[[ Entries shown open ]]
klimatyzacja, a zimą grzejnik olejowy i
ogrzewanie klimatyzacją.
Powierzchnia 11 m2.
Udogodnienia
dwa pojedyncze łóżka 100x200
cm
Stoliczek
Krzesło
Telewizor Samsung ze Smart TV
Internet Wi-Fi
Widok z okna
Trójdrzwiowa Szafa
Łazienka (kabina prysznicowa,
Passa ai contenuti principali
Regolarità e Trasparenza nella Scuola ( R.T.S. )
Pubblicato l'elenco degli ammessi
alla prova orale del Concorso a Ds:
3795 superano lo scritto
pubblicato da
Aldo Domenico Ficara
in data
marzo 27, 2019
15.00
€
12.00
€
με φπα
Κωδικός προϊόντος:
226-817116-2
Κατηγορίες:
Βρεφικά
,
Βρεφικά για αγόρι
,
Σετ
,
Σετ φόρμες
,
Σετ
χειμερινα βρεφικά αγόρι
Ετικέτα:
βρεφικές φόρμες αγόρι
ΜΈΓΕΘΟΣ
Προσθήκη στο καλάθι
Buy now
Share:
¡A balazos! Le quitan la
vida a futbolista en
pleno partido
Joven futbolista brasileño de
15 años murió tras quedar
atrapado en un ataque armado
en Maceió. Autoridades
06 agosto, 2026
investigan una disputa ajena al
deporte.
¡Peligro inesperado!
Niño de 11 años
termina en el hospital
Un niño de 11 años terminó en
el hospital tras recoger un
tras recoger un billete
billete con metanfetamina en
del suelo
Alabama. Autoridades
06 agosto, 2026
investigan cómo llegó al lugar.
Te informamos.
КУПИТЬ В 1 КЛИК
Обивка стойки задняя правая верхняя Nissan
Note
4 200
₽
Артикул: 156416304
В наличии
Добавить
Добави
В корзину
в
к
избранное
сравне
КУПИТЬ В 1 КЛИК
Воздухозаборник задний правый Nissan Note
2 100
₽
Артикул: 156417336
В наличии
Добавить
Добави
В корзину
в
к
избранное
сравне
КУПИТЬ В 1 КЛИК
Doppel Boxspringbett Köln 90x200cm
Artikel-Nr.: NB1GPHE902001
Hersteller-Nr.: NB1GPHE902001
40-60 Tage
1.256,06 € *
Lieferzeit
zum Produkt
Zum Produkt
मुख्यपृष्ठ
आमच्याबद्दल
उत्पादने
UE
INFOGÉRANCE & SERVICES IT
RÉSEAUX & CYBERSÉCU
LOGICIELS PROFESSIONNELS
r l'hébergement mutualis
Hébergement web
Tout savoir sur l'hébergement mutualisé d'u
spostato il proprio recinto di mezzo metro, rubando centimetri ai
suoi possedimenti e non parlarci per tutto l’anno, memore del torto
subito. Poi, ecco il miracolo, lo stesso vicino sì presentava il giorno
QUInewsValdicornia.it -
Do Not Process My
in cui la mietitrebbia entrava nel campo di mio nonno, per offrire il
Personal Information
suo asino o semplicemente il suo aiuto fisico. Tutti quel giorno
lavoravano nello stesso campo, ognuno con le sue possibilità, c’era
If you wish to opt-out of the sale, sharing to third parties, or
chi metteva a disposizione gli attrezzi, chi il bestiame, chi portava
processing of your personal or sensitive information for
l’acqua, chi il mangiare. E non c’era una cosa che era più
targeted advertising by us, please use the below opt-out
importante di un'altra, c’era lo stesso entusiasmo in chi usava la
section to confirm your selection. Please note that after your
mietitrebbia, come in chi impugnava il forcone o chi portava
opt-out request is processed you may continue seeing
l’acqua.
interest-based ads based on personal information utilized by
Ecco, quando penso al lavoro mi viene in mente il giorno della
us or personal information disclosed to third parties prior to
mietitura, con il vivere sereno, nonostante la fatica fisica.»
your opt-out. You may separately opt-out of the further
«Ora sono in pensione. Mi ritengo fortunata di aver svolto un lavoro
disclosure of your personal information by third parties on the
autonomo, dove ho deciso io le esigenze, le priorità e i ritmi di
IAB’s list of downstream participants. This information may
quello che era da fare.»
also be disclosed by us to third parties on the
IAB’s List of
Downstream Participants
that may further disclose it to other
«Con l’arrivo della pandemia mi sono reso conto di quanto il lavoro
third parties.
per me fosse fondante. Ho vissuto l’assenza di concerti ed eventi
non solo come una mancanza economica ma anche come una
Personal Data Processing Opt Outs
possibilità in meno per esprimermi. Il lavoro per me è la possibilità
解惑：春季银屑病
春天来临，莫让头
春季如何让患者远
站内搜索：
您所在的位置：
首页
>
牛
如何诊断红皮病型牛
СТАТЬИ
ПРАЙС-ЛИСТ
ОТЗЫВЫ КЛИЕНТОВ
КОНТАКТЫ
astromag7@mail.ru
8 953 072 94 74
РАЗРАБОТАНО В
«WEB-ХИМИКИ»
[[ Entries shown closed ]]
* Required action
Report every line above that contains the string "lavoro", copying each one in full. Case counts.

* Expected answer
Ecco, quando penso al lavoro mi viene in mente il giorno della
«Ora sono in pensione. Mi ritengo fortunata di aver svolto un lavoro
«Con l’arrivo della pandemia mi sono reso conto di quanto il lavoro
possibilità in meno per esprimermi. Il lavoro per me è la possibilità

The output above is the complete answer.